**Source extract**

There might be important tradeoffs which the couple could have easily made if they came in with an open slate rather then what they mistakenly thought was a done deal. This initial inflexibility can create unneeded conflict as the mediation progresses and can easily be avoided
Bring three copies of the list: one for yourself, one for the mediator and one for your soon to be ex-spouse.
3. Do Bring an Estimate of the Fair Market Value of the Family’s Cars, Motorcycles, RV’s and Boats
A list of the fair market value of items in this category is helpful. I suggest a range of values rather than a single estimate of value because as I noted above people tend to get locked into an idea before they start. It often ends up creating a big squabble over an item of minimal consequence in the overall picture of their divorce asset division.
In addition, if there are loans against these vehicles, then identify the current loan balance and who is on the loan. While the valuations and loan info are usually helpful in reaching a fair settlement, I’ve noticed that, in general, whoever is getting the valuation numbers together is likely to have an unconscious bias.

**Information shown**
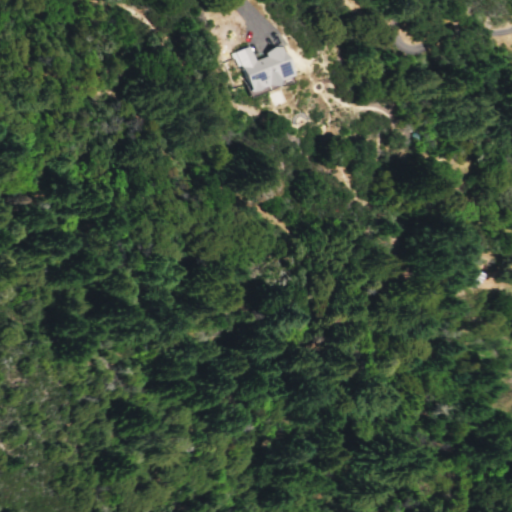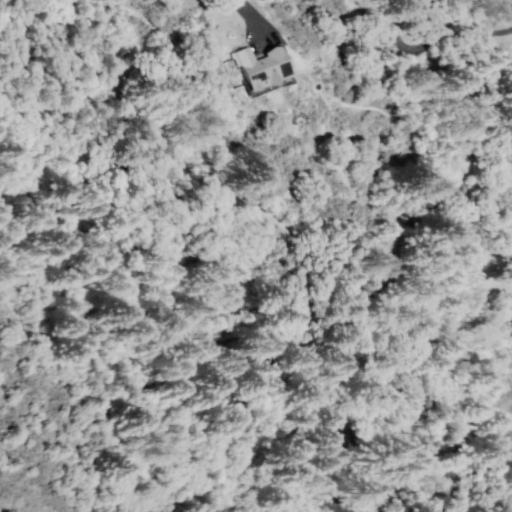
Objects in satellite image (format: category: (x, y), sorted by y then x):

---

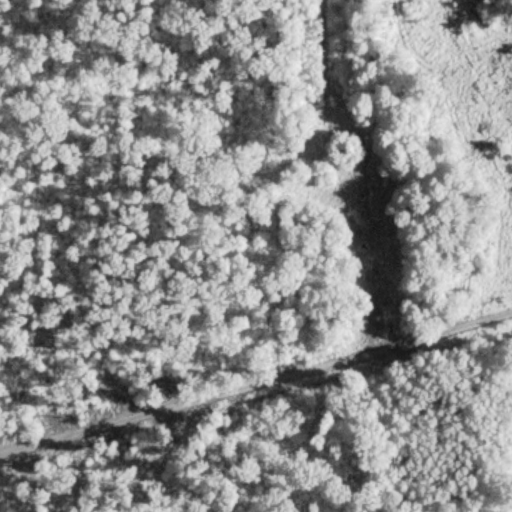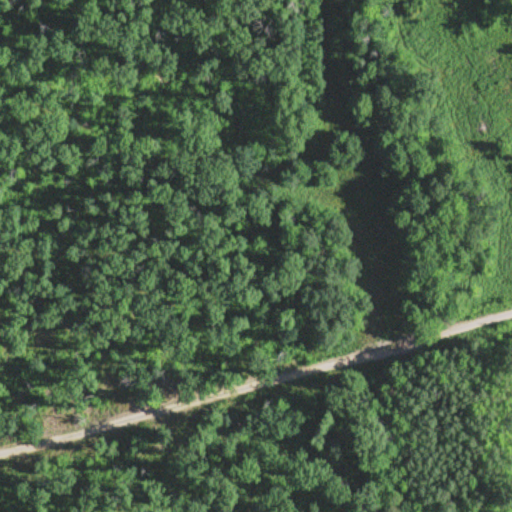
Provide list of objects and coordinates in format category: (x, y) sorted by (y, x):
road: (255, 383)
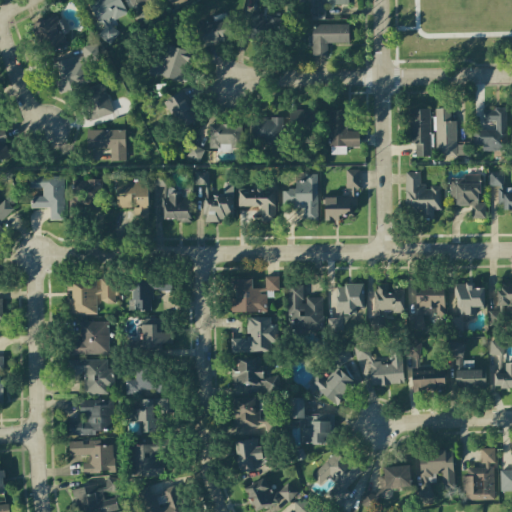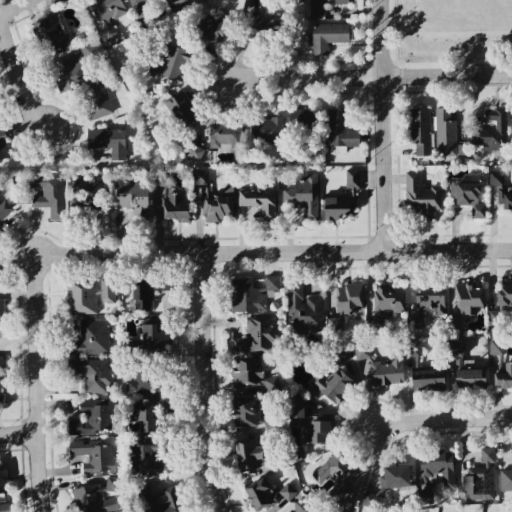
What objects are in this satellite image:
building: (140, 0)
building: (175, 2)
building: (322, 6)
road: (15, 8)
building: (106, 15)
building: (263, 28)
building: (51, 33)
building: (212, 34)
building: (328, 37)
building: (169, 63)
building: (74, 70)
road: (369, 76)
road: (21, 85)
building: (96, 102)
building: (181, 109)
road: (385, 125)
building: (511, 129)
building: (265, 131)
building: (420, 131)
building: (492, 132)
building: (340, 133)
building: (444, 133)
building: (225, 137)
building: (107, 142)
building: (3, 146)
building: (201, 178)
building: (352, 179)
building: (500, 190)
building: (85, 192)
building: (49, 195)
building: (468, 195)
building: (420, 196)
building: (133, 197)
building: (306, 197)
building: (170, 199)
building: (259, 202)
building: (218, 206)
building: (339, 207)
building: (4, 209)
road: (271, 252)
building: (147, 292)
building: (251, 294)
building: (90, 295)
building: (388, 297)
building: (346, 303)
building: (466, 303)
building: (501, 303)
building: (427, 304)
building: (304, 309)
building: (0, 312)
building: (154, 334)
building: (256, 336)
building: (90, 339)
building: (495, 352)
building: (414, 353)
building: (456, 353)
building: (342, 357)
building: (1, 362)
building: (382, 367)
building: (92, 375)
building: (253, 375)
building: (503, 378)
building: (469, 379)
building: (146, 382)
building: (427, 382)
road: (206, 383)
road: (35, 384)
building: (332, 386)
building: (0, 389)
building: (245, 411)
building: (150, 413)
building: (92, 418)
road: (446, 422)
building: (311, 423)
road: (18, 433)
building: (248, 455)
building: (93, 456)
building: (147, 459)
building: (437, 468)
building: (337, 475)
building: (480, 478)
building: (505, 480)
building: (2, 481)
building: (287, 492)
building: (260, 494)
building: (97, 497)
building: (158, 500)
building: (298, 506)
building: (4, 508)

--

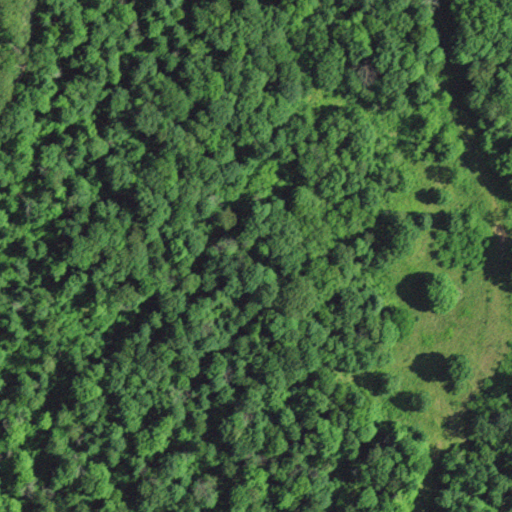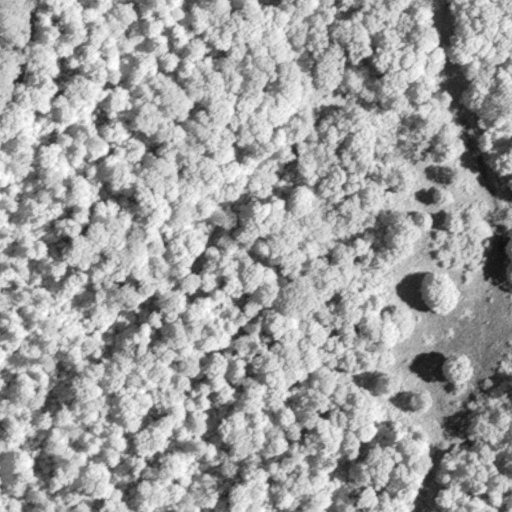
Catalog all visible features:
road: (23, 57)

**Problems to work on**
a) Condense the paragraph of the mediation tips that starts with "A list of the fair market value" into a short bulleted list that keeps its main facts.
b) Repeat word for word the passage of the mediation tips that opens with the words containing "There might be" and closes with "divorce asset division.".

**Per-task outputs**
a)
- A list of the fair market value of the family's cars, motorcycles, RVs and boats is helpful.
- Give a range of values rather than a single estimate.
- People tend to get locked into an idea before they start.
- A single figure often leads to a big squabble over an item of minimal consequence in the overall divorce asset division.

b)
There might be important tradeoffs which the couple could have easily made if they came in with an open slate rather then what they mistakenly thought was a done deal. This initial inflexibility can create unneeded conflict as the mediation progresses and can easily be avoided
Bring three copies of the list: one for yourself, one for the mediator and one for your soon to be ex-spouse.
3. Do Bring an Estimate of the Fair Market Value of the Family’s Cars, Motorcycles, RV’s and Boats
A list of the fair market value of items in this category is helpful. I suggest a range of values rather than a single estimate of value because as I noted above people tend to get locked into an idea before they start. It often ends up creating a big squabble over an item of minimal consequence in the overall picture of their divorce asset division.